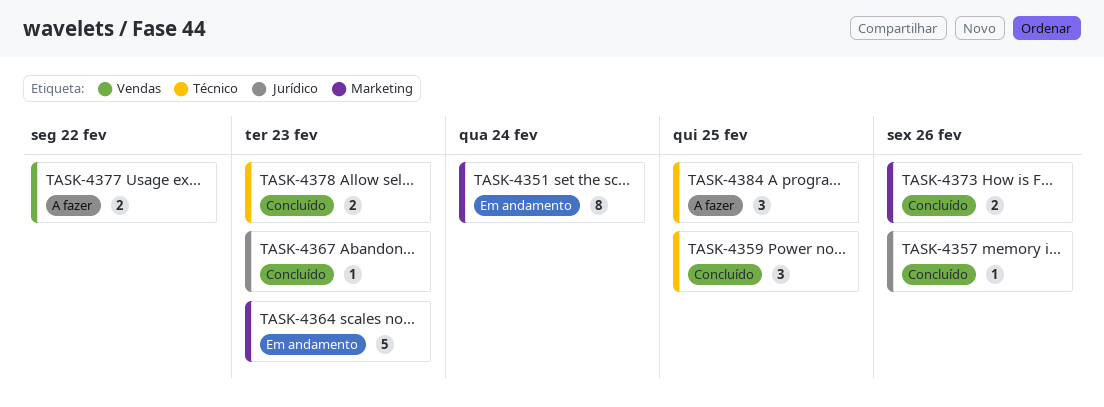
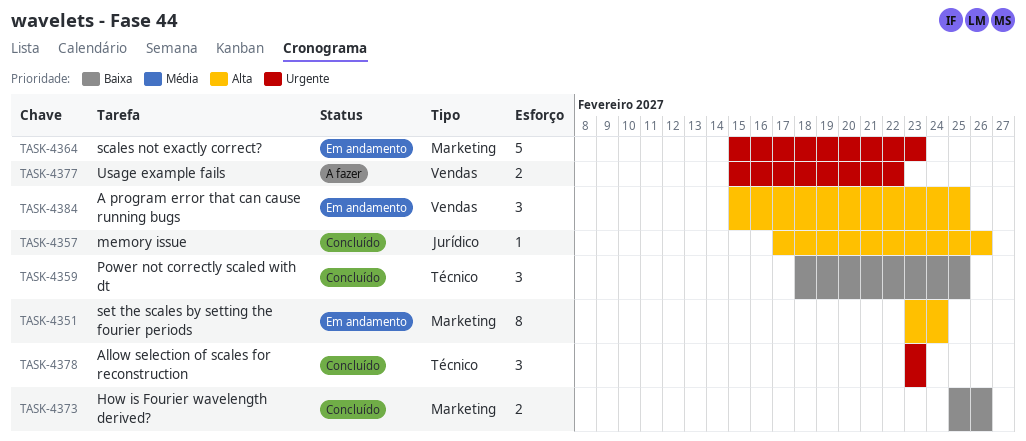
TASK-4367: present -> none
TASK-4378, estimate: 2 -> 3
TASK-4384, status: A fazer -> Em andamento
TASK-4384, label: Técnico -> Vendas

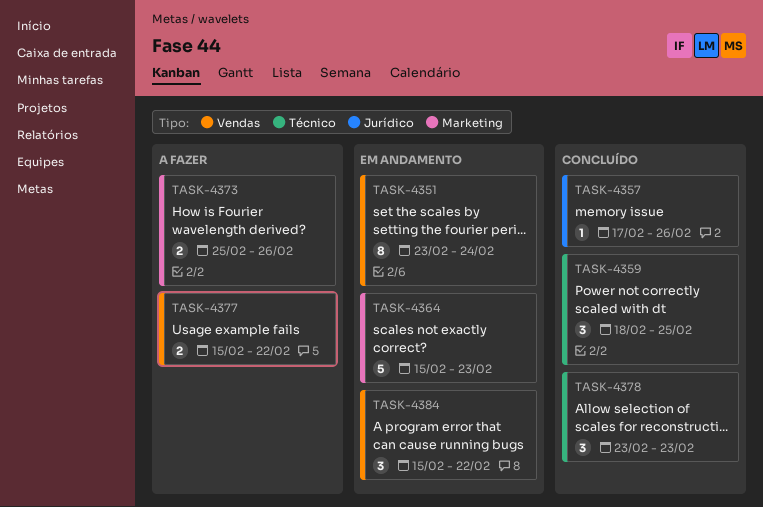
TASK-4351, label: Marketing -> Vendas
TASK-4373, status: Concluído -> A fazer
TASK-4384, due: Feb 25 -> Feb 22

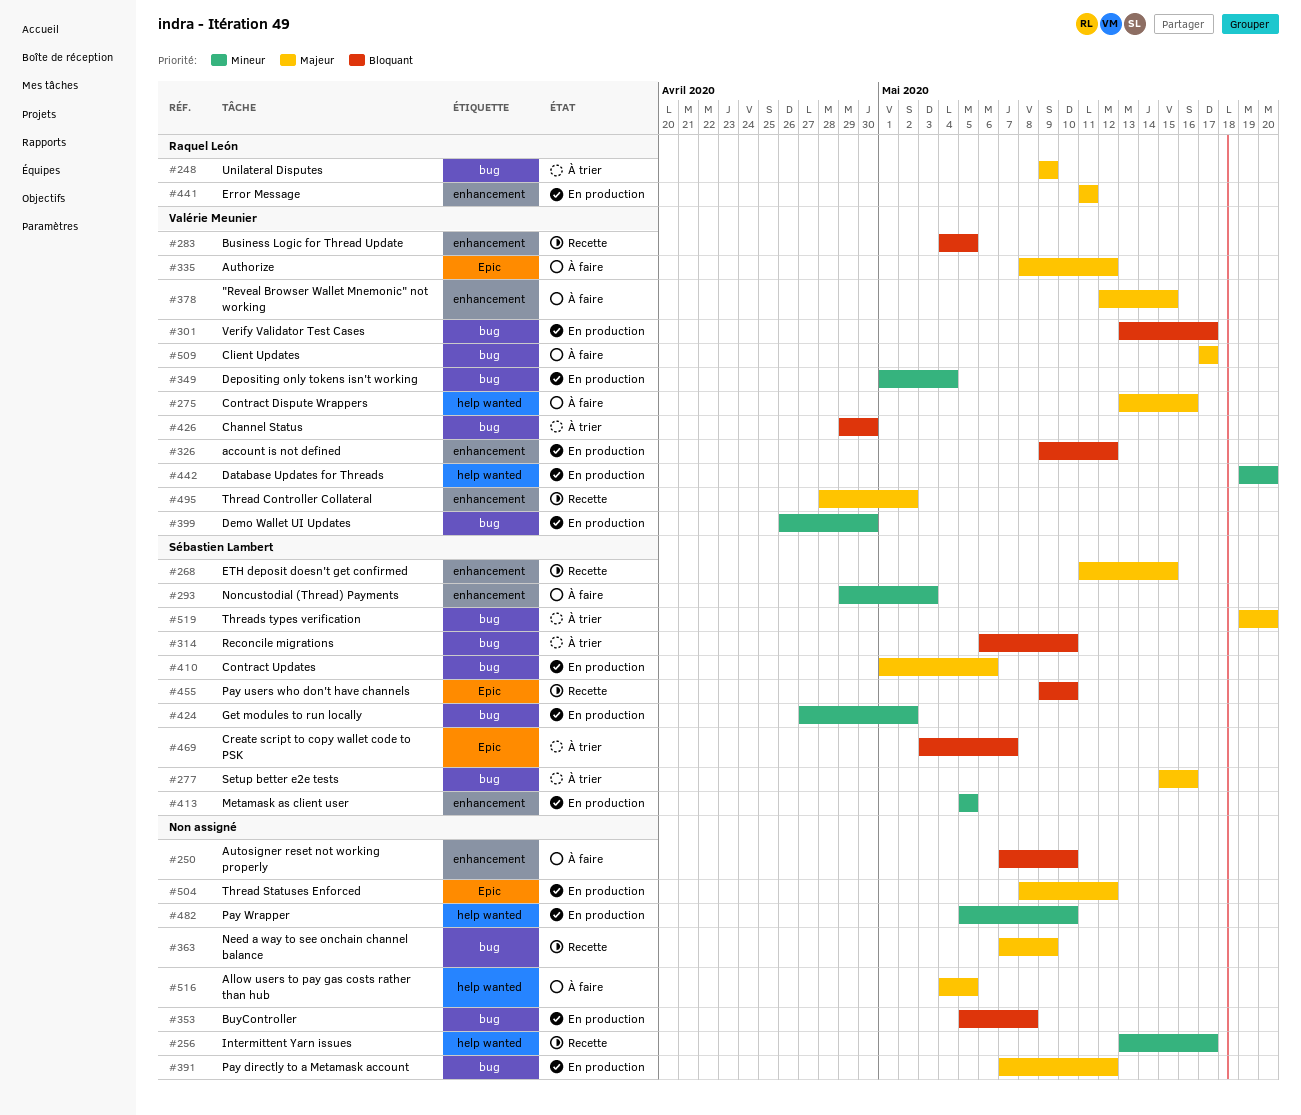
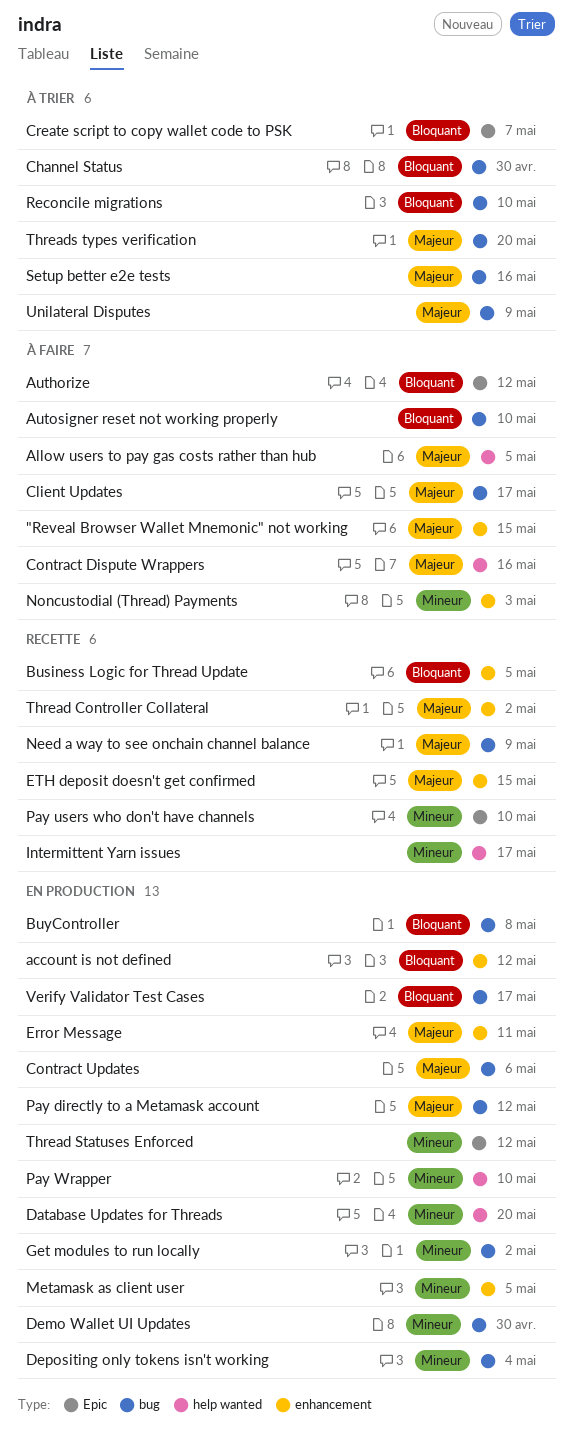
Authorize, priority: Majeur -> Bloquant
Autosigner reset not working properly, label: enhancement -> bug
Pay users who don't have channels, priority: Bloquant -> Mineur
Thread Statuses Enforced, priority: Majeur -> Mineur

***

Description of the task: From the records above, copy each line in which the string "Bloquant" occurs.

The answer:
Authorize, priority: Majeur -> Bloquant
Pay users who don't have channels, priority: Bloquant -> Mineur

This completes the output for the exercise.